[Dataset entries]
◆ ◆ ◆ ◆ ◆ ◆ ◆

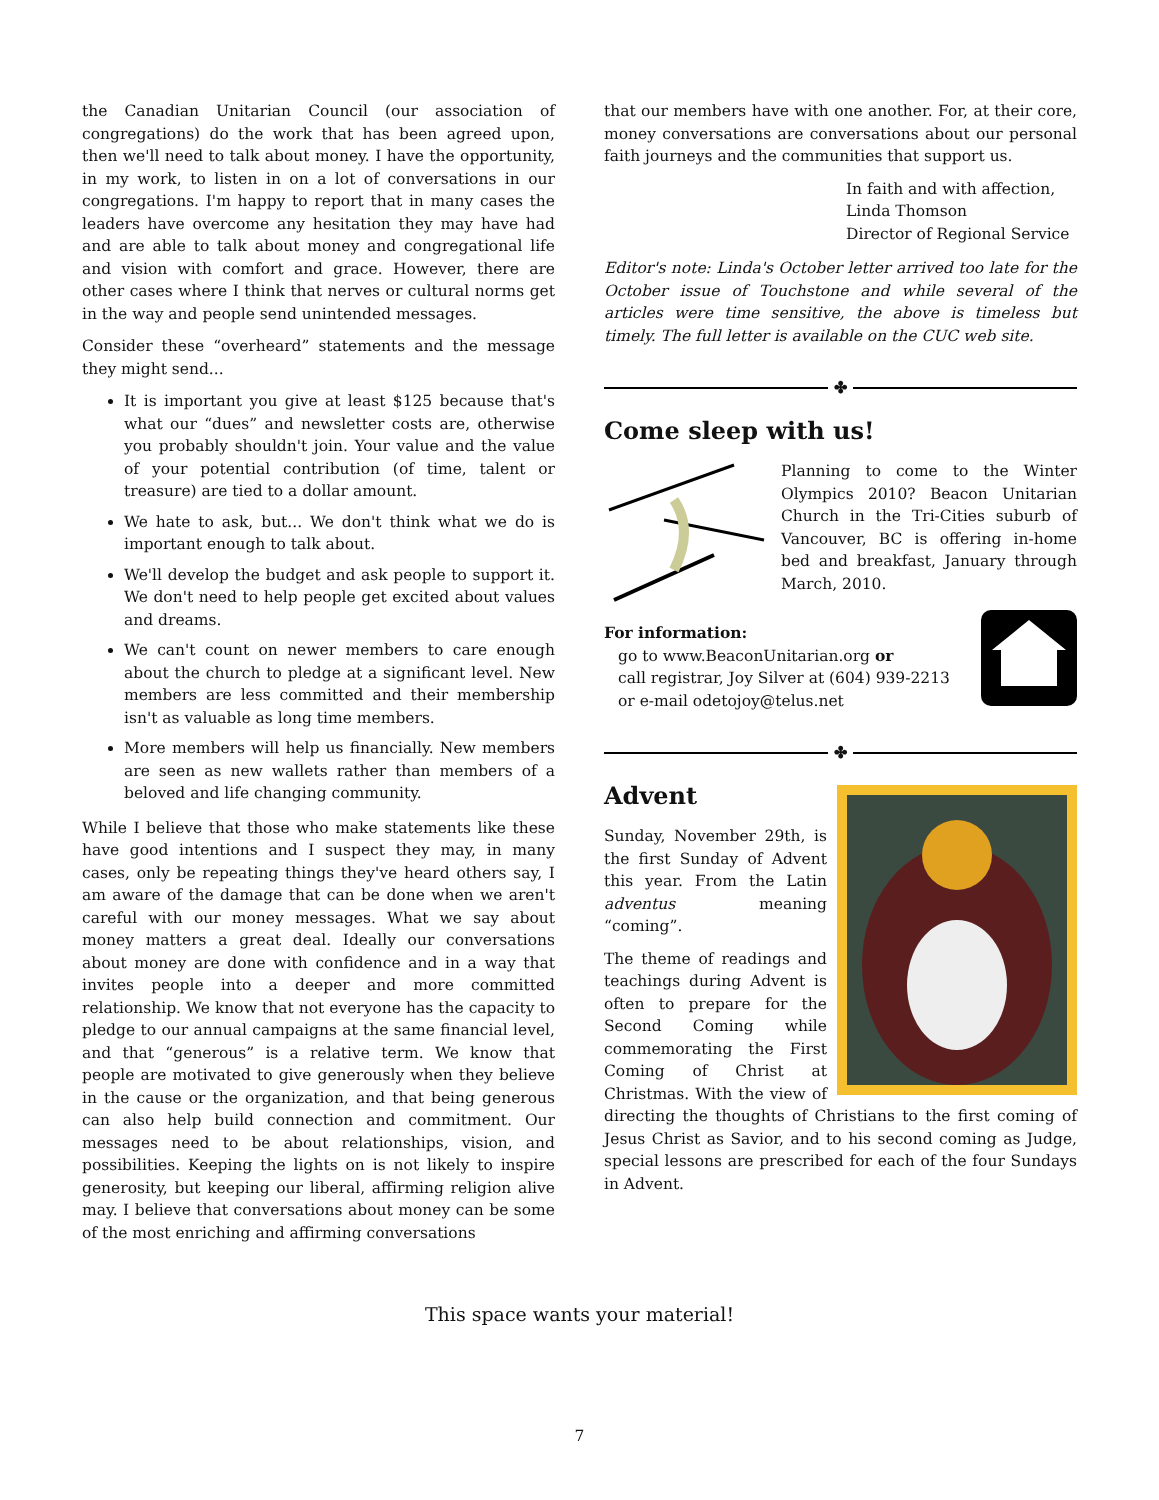the Canadian Unitarian Council (our association of congregations) do the work that has been agreed upon, then we'll need to talk about money. I have the opportunity, in my work, to listen in on a lot of conversations in our congregations. I'm happy to report that in many cases the leaders have overcome any hesitation they may have had and are able to talk about money and congregational life and vision with comfort and grace. However, there are other cases where I think that nerves or cultural norms get in the way and people send unintended messages.
Consider these “overheard” statements and the message they might send...
It is important you give at least $125 because that's what our “dues” and newsletter costs are, otherwise you probably shouldn't join. Your value and the value of your potential contribution (of time, talent or treasure) are tied to a dollar amount.
We hate to ask, but... We don't think what we do is important enough to talk about.
We'll develop the budget and ask people to support it. We don't need to help people get excited about values and dreams.
We can't count on newer members to care enough about the church to pledge at a significant level. New members are less committed and their membership isn't as valuable as long time members.
More members will help us financially. New members are seen as new wallets rather than members of a beloved and life changing community.
While I believe that those who make statements like these have good intentions and I suspect they may, in many cases, only be repeating things they've heard others say, I am aware of the damage that can be done when we aren't careful with our money messages. What we say about money matters a great deal. Ideally our conversations about money are done with confidence and in a way that invites people into a deeper and more committed relationship. We know that not everyone has the capacity to pledge to our annual campaigns at the same financial level, and that “generous” is a relative term. We know that people are motivated to give generously when they believe in the cause or the organization, and that being generous can also help build connection and commitment. Our messages need to be about relationships, vision, and possibilities. Keeping the lights on is not likely to inspire generosity, but keeping our liberal, affirming religion alive may. I believe that conversations about money can be some of the most enriching and affirming conversations
that our members have with one another. For, at their core, money conversations are conversations about our personal faith journeys and the communities that support us.
In faith and with affection,
Linda Thomson
Director of Regional Service
Editor's note: Linda's October letter arrived too late for the October issue of Touchstone and while several of the articles were time sensitive, the above is timeless but timely. The full letter is available on the CUC web site.
✤
Come sleep with us!
Planning to come to the Winter Olympics 2010? Beacon Unitarian Church in the Tri-Cities suburb of Vancouver, BC is offering in-home bed and breakfast, January through March, 2010.
For information:
go to www.BeaconUnitarian.org or
call registrar, Joy Silver at (604) 939-2213
or e-mail odetojoy@telus.net
✤
Advent
Sunday, November 29th, is the first Sunday of Advent this year. From the Latin adventus meaning “coming”.
The theme of readings and teachings during Advent is often to prepare for the Second Coming while commemorating the First Coming of Christ at Christmas. With the view of directing the thoughts of Christians to the first coming of Jesus Christ as Savior, and to his second coming as Judge, special lessons are prescribed for each of the four Sundays in Advent.
This space wants your material!
7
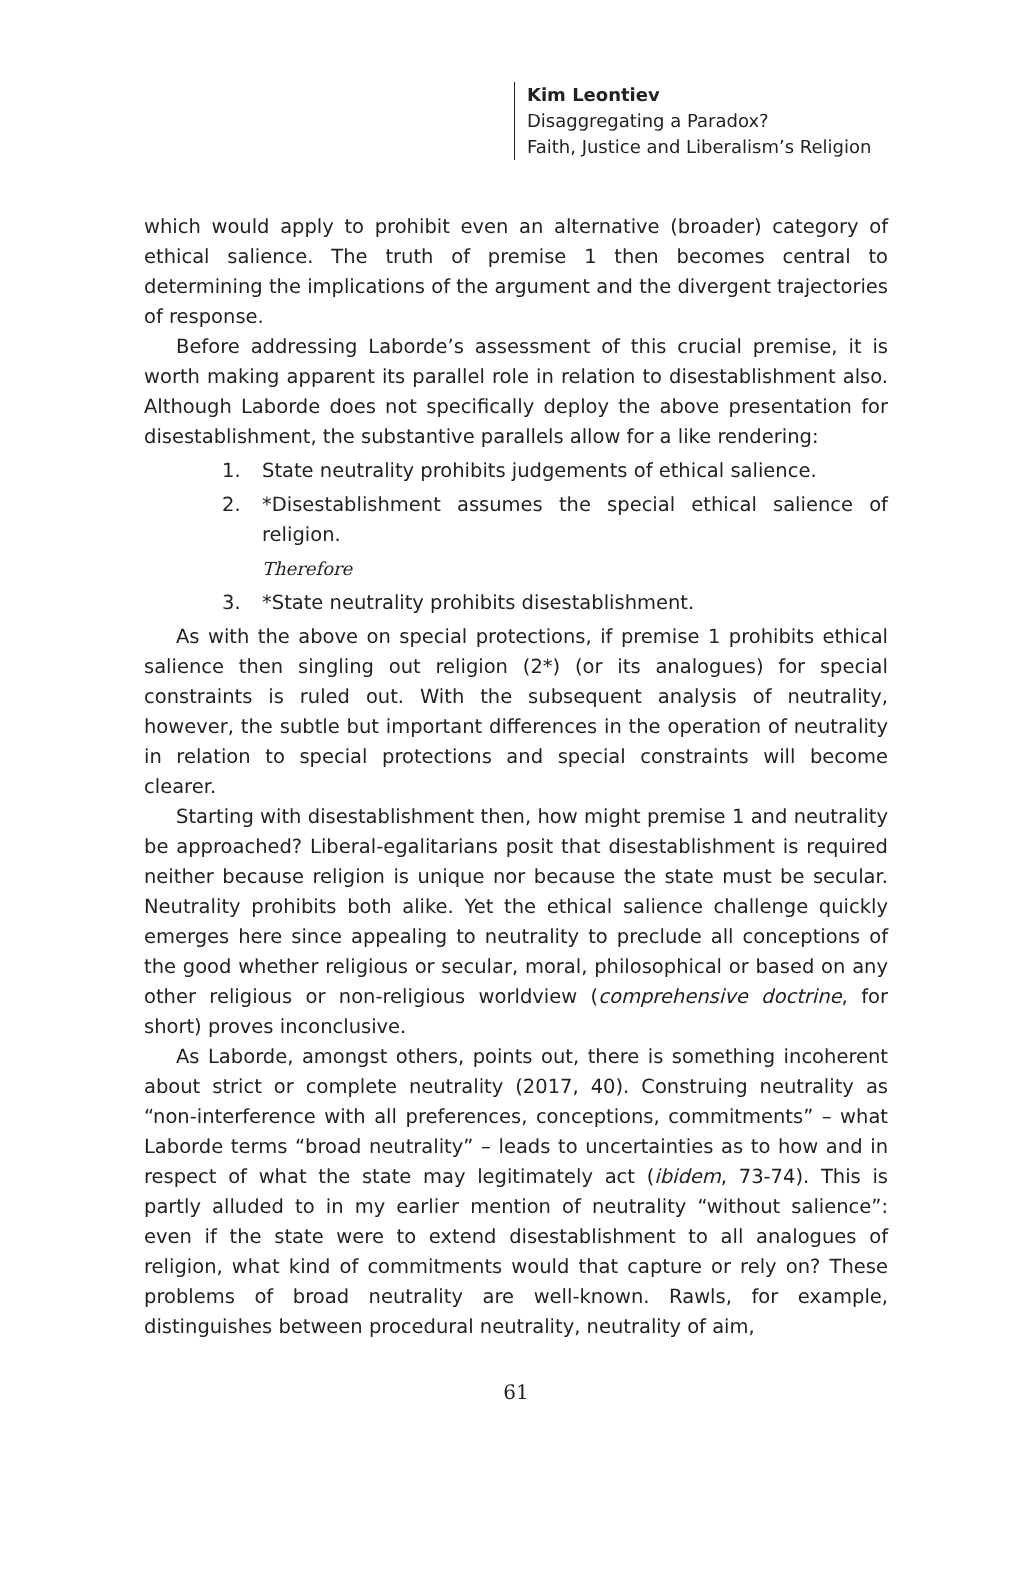Kim Leontiev
Disaggregating a Paradox?
Faith, Justice and Liberalism’s Religion
which would apply to prohibit even an alternative (broader) category of ethical salience. The truth of premise 1 then becomes central to determining the implications of the argument and the divergent trajectories of response.
Before addressing Laborde’s assessment of this crucial premise, it is worth making apparent its parallel role in relation to disestablishment also. Although Laborde does not specifically deploy the above presentation for disestablishment, the substantive parallels allow for a like rendering:
1. State neutrality prohibits judgements of ethical salience.
2. *Disestablishment assumes the special ethical salience of religion.
Therefore
3. *State neutrality prohibits disestablishment.
As with the above on special protections, if premise 1 prohibits ethical salience then singling out religion (2*) (or its analogues) for special constraints is ruled out. With the subsequent analysis of neutrality, however, the subtle but important differences in the operation of neutrality in relation to special protections and special constraints will become clearer.
Starting with disestablishment then, how might premise 1 and neutrality be approached? Liberal-egalitarians posit that disestablishment is required neither because religion is unique nor because the state must be secular. Neutrality prohibits both alike. Yet the ethical salience challenge quickly emerges here since appealing to neutrality to preclude all conceptions of the good whether religious or secular, moral, philosophical or based on any other religious or non-religious worldview (comprehensive doctrine, for short) proves inconclusive.
As Laborde, amongst others, points out, there is something incoherent about strict or complete neutrality (2017, 40). Construing neutrality as “non-interference with all preferences, conceptions, commitments” – what Laborde terms “broad neutrality” – leads to uncertainties as to how and in respect of what the state may legitimately act (ibidem, 73-74). This is partly alluded to in my earlier mention of neutrality “without salience”: even if the state were to extend disestablishment to all analogues of religion, what kind of commitments would that capture or rely on? These problems of broad neutrality are well-known. Rawls, for example, distinguishes between procedural neutrality, neutrality of aim,
61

◆ ◆ ◆ ◆ ◆ ◆ ◆

**How to complete this task**
In the records above, find the line with "go to www.BeaconUnitarian.org or". Print exactly from there through the line with "Faith, Justice and Liberalism’s Religion", minus the pictures.

**Answer box**
go to www.BeaconUnitarian.org or
call registrar, Joy Silver at (604) 939-2213
or e-mail odetojoy@telus.net
✤
Advent
Sunday, November 29th, is the first Sunday of Advent this year. From the Latin adventus meaning “coming”.
The theme of readings and teachings during Advent is often to prepare for the Second Coming while commemorating the First Coming of Christ at Christmas. With the view of directing the thoughts of Christians to the first coming of Jesus Christ as Savior, and to his second coming as Judge, special lessons are prescribed for each of the four Sundays in Advent.
This space wants your material!
7
Kim Leontiev
Disaggregating a Paradox?
Faith, Justice and Liberalism’s Religion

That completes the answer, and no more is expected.